How to deal with imbalanced data
Credit card fraud detection is a plague that all financial institutions are at risk with. In general fraud detection is very challenging because fraudsters are coming up with new and innovative ways of detecting fraud, so it is difficult to find a pattern that we can detect. For example, in the diagram all the icons look the same, but there one icon that is slightly different from the rest and we have pick that one. Can you spot it?
Here it is:
With this background let me provide a plan for today and what you will learn in the context of our use case ‘Credit Card Fraud Detection’:
1. What is data imbalance
2. Possible causes of data Imbalance
3. Why is class imbalance a problem in machine learning
4. Quick Refresher on Random Forest Algorithm
5. Different sampling methods to deal with data Imbalance
6. Comparison of which method works well in our context with a practical Demonstration with Python
7. Business insight on which model to choose and why?
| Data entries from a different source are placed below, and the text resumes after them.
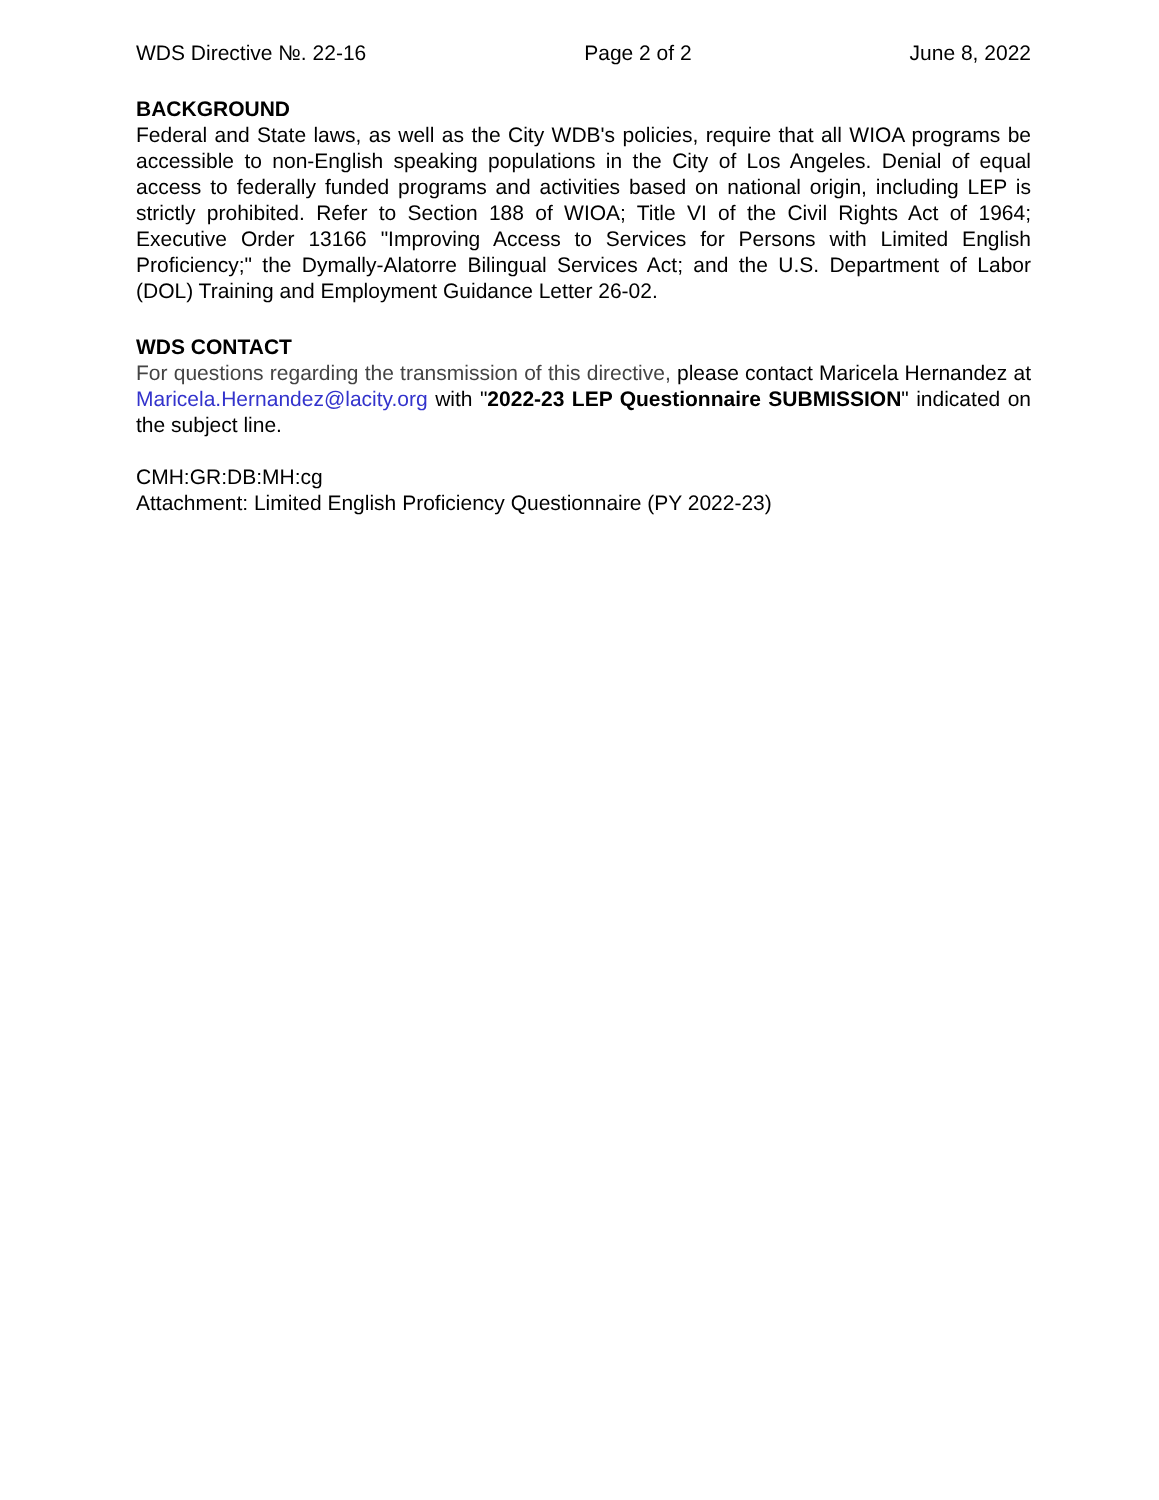WDS Directive №. 22-16 Page 2 of 2 June 8, 2022
BACKGROUND
Federal and State laws, as well as the City WDB's policies, require that all WIOA programs be accessible to non-English speaking populations in the City of Los Angeles. Denial of equal access to federally funded programs and activities based on national origin, including LEP is strictly prohibited. Refer to Section 188 of WIOA; Title VI of the Civil Rights Act of 1964; Executive Order 13166 "Improving Access to Services for Persons with Limited English Proficiency;" the Dymally-Alatorre Bilingual Services Act; and the U.S. Department of Labor (DOL) Training and Employment Guidance Letter 26-02.
WDS CONTACT
For questions regarding the transmission of this directive, please contact Maricela Hernandez at Maricela.Hernandez@lacity.org with "2022-23 LEP Questionnaire SUBMISSION" indicated on the subject line.
CMH:GR:DB:MH:cg
Attachment: Limited English Proficiency Questionnaire (PY 2022-23)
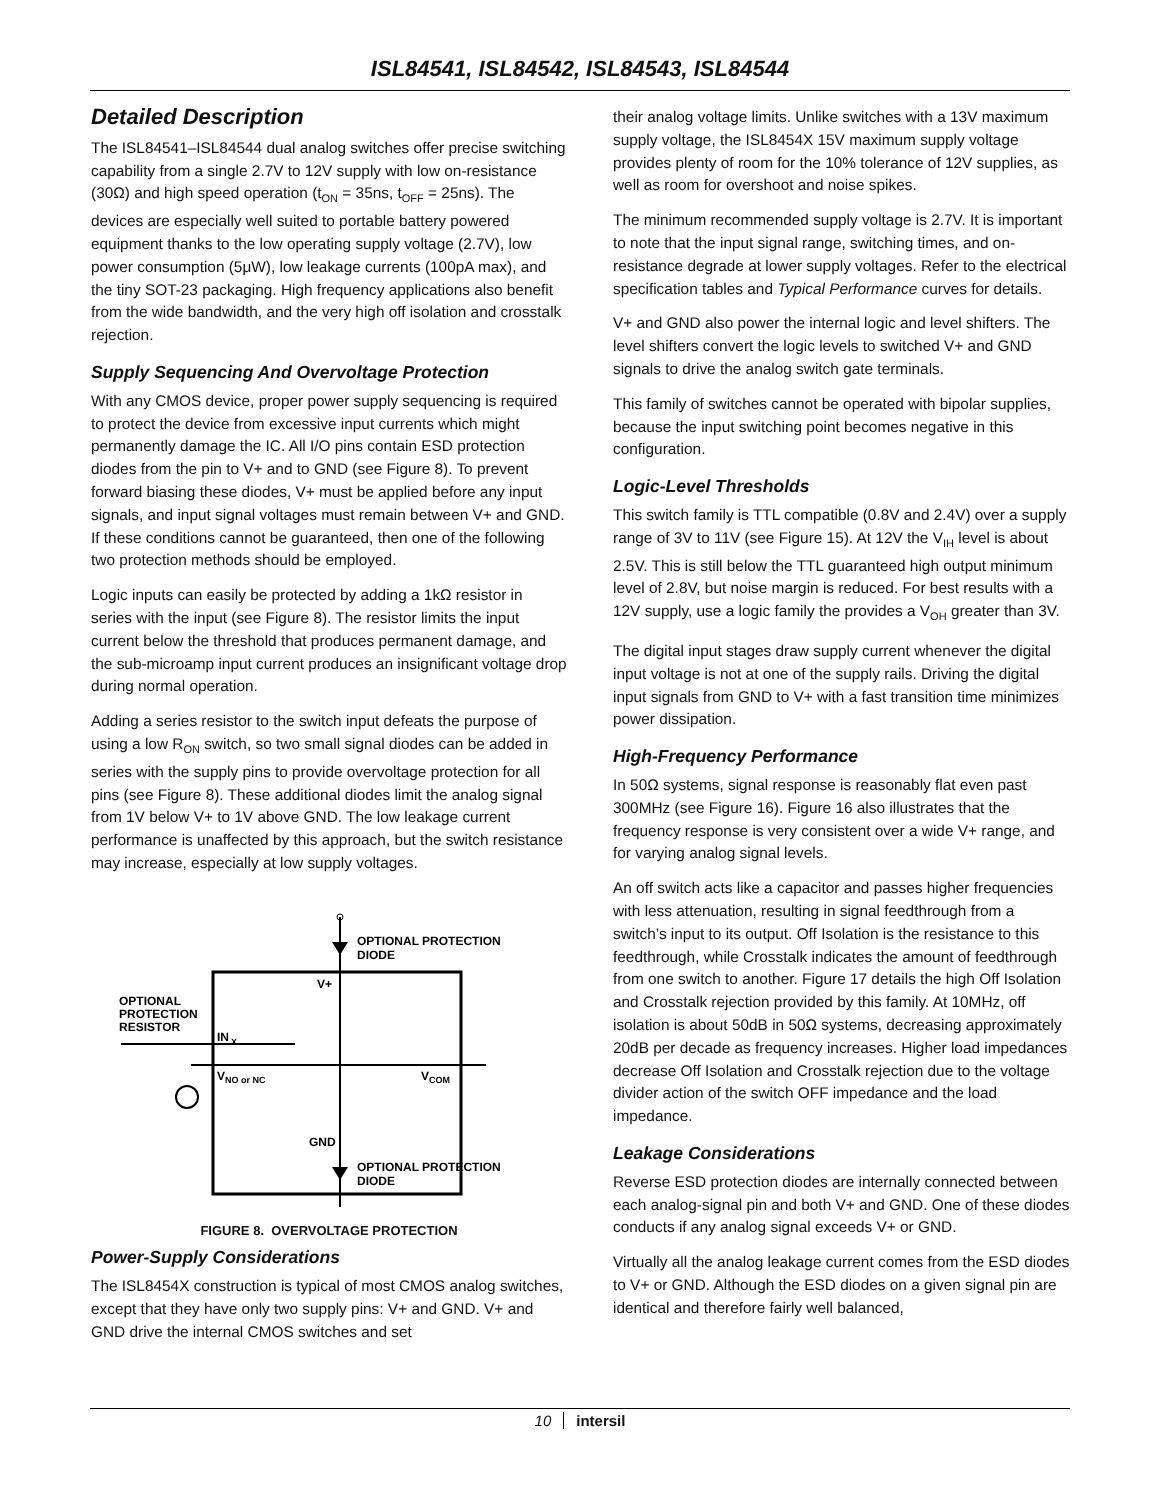ISL84541, ISL84542, ISL84543, ISL84544
Detailed Description
The ISL84541–ISL84544 dual analog switches offer precise switching capability from a single 2.7V to 12V supply with low on-resistance (30Ω) and high speed operation (t<sub>ON</sub> = 35ns, t<sub>OFF</sub> = 25ns). The devices are especially well suited to portable battery powered equipment thanks to the low operating supply voltage (2.7V), low power consumption (5μW), low leakage currents (100pA max), and the tiny SOT-23 packaging. High frequency applications also benefit from the wide bandwidth, and the very high off isolation and crosstalk rejection.
Supply Sequencing And Overvoltage Protection
With any CMOS device, proper power supply sequencing is required to protect the device from excessive input currents which might permanently damage the IC. All I/O pins contain ESD protection diodes from the pin to V+ and to GND (see Figure 8). To prevent forward biasing these diodes, V+ must be applied before any input signals, and input signal voltages must remain between V+ and GND. If these conditions cannot be guaranteed, then one of the following two protection methods should be employed.
Logic inputs can easily be protected by adding a 1kΩ resistor in series with the input (see Figure 8). The resistor limits the input current below the threshold that produces permanent damage, and the sub-microamp input current produces an insignificant voltage drop during normal operation.
Adding a series resistor to the switch input defeats the purpose of using a low R<sub>ON</sub> switch, so two small signal diodes can be added in series with the supply pins to provide overvoltage protection for all pins (see Figure 8). These additional diodes limit the analog signal from 1V below V+ to 1V above GND. The low leakage current performance is unaffected by this approach, but the switch resistance may increase, especially at low supply voltages.
OPTIONAL PROTECTION
DIODE
V+
OPTIONAL
PROTECTION
RESISTOR
IN
X
V
NO or NC
V
COM
GND
OPTIONAL PROTECTION
DIODE
FIGURE 8. OVERVOLTAGE PROTECTION
Power-Supply Considerations
The ISL8454X construction is typical of most CMOS analog switches, except that they have only two supply pins: V+ and GND. V+ and GND drive the internal CMOS switches and set
their analog voltage limits. Unlike switches with a 13V maximum supply voltage, the ISL8454X 15V maximum supply voltage provides plenty of room for the 10% tolerance of 12V supplies, as well as room for overshoot and noise spikes.
The minimum recommended supply voltage is 2.7V. It is important to note that the input signal range, switching times, and on-resistance degrade at lower supply voltages. Refer to the electrical specification tables and Typical Performance curves for details.
V+ and GND also power the internal logic and level shifters. The level shifters convert the logic levels to switched V+ and GND signals to drive the analog switch gate terminals.
This family of switches cannot be operated with bipolar supplies, because the input switching point becomes negative in this configuration.
Logic-Level Thresholds
This switch family is TTL compatible (0.8V and 2.4V) over a supply range of 3V to 11V (see Figure 15). At 12V the V<sub>IH</sub> level is about 2.5V. This is still below the TTL guaranteed high output minimum level of 2.8V, but noise margin is reduced. For best results with a 12V supply, use a logic family the provides a V<sub>OH</sub> greater than 3V.
The digital input stages draw supply current whenever the digital input voltage is not at one of the supply rails. Driving the digital input signals from GND to V+ with a fast transition time minimizes power dissipation.
High-Frequency Performance
In 50Ω systems, signal response is reasonably flat even past 300MHz (see Figure 16). Figure 16 also illustrates that the frequency response is very consistent over a wide V+ range, and for varying analog signal levels.
An off switch acts like a capacitor and passes higher frequencies with less attenuation, resulting in signal feedthrough from a switch’s input to its output. Off Isolation is the resistance to this feedthrough, while Crosstalk indicates the amount of feedthrough from one switch to another. Figure 17 details the high Off Isolation and Crosstalk rejection provided by this family. At 10MHz, off isolation is about 50dB in 50Ω systems, decreasing approximately 20dB per decade as frequency increases. Higher load impedances decrease Off Isolation and Crosstalk rejection due to the voltage divider action of the switch OFF impedance and the load impedance.
Leakage Considerations
Reverse ESD protection diodes are internally connected between each analog-signal pin and both V+ and GND. One of these diodes conducts if any analog signal exceeds V+ or GND.
Virtually all the analog leakage current comes from the ESD diodes to V+ or GND. Although the ESD diodes on a given signal pin are identical and therefore fairly well balanced,
10 intersil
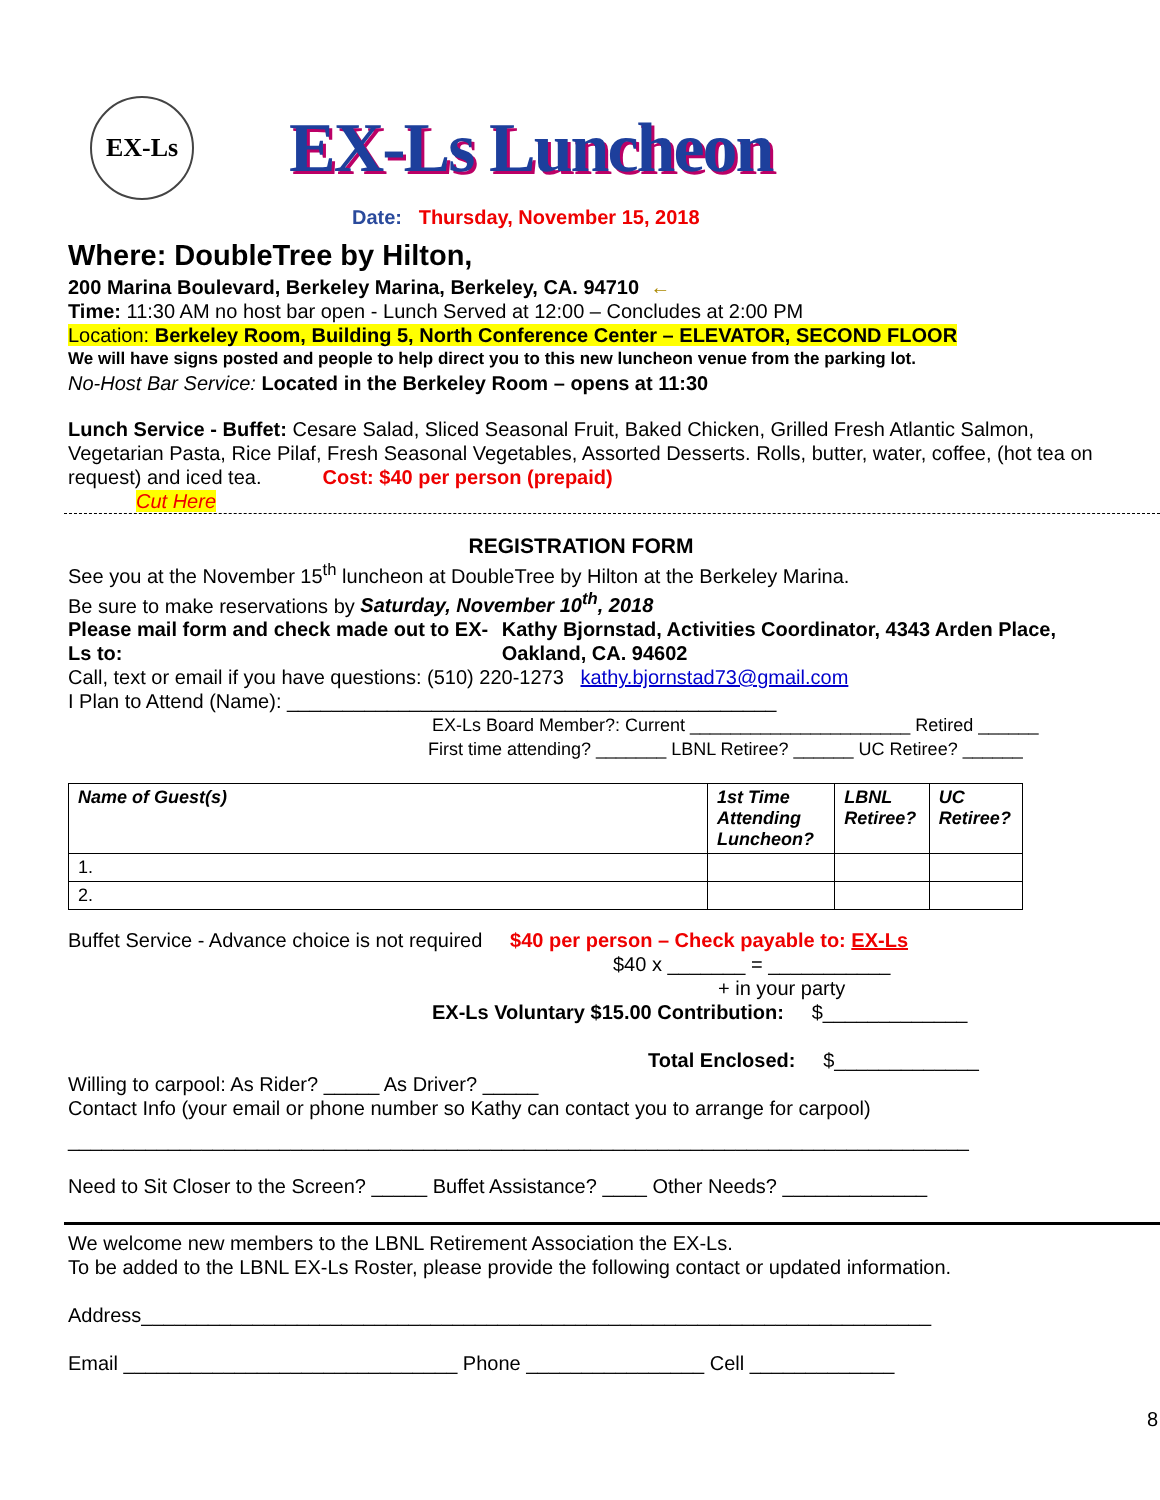EX-Ls
EX-Ls Luncheon
Date: Thursday, November 15, 2018
Where: DoubleTree by Hilton,
200 Marina Boulevard, Berkeley Marina, Berkeley, CA. 94710 ←
Time: 11:30 AM no host bar open - Lunch Served at 12:00 – Concludes at 2:00 PM
Location: Berkeley Room, Building 5, North Conference Center – ELEVATOR, SECOND FLOOR
We will have signs posted and people to help direct you to this new luncheon venue from the parking lot.
No-Host Bar Service: Located in the Berkeley Room – opens at 11:30
Lunch Service - Buffet: Cesare Salad, Sliced Seasonal Fruit, Baked Chicken, Grilled Fresh Atlantic Salmon, Vegetarian Pasta, Rice Pilaf, Fresh Seasonal Vegetables, Assorted Desserts. Rolls, butter, water, coffee, (hot tea on request) and iced tea. Cost: $40 per person (prepaid)
Cut Here
REGISTRATION FORM
See you at the November 15<sup>th</sup> luncheon at DoubleTree by Hilton at the Berkeley Marina.
Be sure to make reservations by Saturday, November 10<sup>th</sup>, 2018
Please mail form and check made out to EX-Ls to:
Kathy Bjornstad, Activities Coordinator, 4343 Arden Place, Oakland, CA. 94602
Call, text or email if you have questions: (510) 220-1273 kathy.bjornstad73@gmail.com
I Plan to Attend (Name): ____________________________________________
EX-Ls Board Member?: Current ______________________ Retired ______
First time attending? _______ LBNL Retiree? ______ UC Retiree? ______
| Name of Guest(s) | 1st Time Attending Luncheon? | LBNL Retiree? | UC Retiree? |
| --- | --- | --- | --- |
| 1. | | | |
| 2. | | | |
Buffet Service - Advance choice is not required $40 per person – Check payable to: EX-Ls
$40 x _______ = ___________
+ in your party
EX-Ls Voluntary $15.00 Contribution: $_____________
Total Enclosed: $_____________
Willing to carpool: As Rider? _____ As Driver? _____
Contact Info (your email or phone number so Kathy can contact you to arrange for carpool)
_________________________________________________________________________________
Need to Sit Closer to the Screen? _____ Buffet Assistance? ____ Other Needs? _____________
We welcome new members to the LBNL Retirement Association the EX-Ls.
To be added to the LBNL EX-Ls Roster, please provide the following contact or updated information.
Address_______________________________________________________________________
Email ______________________________ Phone ________________ Cell _____________
8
In most cases, because the number of fraudulent transactions is not a huge number, we have to work with a data that typically has a lot of non-frauds compared to Fraud cases. In technical terms such a dataset is called an ‘imbalanced data’. But, it is still essential to detect the fraud cases, because only 1 fraudulent transaction can cause millions of losses to banks/financial institutions. Now, let us delve deeper into what is data imbalance.
We will be considering the credit card fraud dataset from https://www.kaggle.com/mlg-ulb/creditcardfraud (Open Data License).
1. Data Imbalance
Formally this means that the distribution of samples across different classes is unequal. In our case of binary classification problem, there are 2 classes
a) Majority class—the non-fraudulent/genuine transactions
b) Minority class—the fraudulent transactions
In the dataset considered, the class distribution is as follows (Table 1):
As we can observe, the dataset is highly imbalanced with only 0.17% of the observations being in the Fraudulent category.
2. Possible causes of Data Imbalance
There can be 2 main causes of data imbalance:
a) Biased Sampling/Measurement errors: This is due to collection of samples only from one class or from a particular region or samples being mis-classified. This can be resolved by improving the sampling methods
b) Use case/domain characteristic: A more pertinent problem as in our case might be due to the problem of prediction of a rare event, which automatically introduces skewness towards majority class because the occurrence of minor class is practice is not often.
3. Why is class imbalance a problem in machine-learning?
This is a problem because most of the algorithms in machine learning focus on learning from the occurrences that occur frequently i.e. the majority class. This is called the frequency bias. So in cases of imbalanced dataset, these algorithms might not work well. Typically few techniques that will work well are tree based algorithms or anomaly detection algorithms. Traditionally, in fraud detection problems business rule based methods are often used. Tree-based methods work well because a tree creates rule-based hierarchy that can separate both the classes. Decision trees tend to over-fit the data and to eliminate this possibility we will go with an ensemble method. For our use case, we will use the Random Forest Algorithm today.
4. A quick Refresher on Random Forest Algorithm
Random Forest works by building multiple decision tree predictors and the mode of the classes of these individual decision trees is the final selected class or output. It is like voting for the most popular class. For example: If 2 trees predict that Rule 1 indicates Fraud while another tree indicates that Rule 1 predicts Non-fraud, then according to Random forest algorithm the final prediction will be Fraud.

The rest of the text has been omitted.